● **TASK DIRECTIONS**
Please find the number of lines in the material below where the string "МПГУ" occurs, and give only that number.

————————

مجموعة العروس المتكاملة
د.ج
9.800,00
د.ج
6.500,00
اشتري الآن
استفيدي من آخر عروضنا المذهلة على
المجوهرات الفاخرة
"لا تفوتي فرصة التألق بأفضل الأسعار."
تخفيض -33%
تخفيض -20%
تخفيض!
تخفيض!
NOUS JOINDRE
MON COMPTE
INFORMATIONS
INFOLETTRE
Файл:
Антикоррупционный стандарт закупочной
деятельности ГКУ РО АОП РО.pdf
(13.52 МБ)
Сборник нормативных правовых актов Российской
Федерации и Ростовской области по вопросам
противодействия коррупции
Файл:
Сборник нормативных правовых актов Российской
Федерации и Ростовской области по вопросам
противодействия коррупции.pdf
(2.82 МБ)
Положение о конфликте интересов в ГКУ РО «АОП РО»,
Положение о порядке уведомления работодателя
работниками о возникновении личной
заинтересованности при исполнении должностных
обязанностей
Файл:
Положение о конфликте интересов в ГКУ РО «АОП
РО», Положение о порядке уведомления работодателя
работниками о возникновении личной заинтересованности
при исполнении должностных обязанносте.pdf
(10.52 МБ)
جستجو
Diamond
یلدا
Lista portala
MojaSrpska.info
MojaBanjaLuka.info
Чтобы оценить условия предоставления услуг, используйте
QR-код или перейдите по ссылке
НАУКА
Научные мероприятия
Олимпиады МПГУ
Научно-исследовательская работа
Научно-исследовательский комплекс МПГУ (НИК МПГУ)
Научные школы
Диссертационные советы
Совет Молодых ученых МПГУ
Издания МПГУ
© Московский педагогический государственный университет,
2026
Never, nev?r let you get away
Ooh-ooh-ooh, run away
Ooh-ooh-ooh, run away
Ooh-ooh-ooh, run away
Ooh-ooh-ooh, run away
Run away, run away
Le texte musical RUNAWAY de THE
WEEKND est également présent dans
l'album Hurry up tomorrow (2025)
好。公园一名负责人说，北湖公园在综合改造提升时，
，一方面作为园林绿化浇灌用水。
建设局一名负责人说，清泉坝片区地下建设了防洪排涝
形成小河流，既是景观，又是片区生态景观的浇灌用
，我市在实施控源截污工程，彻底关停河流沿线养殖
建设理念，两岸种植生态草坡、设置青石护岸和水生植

————————

● **ANSWER BOX**
4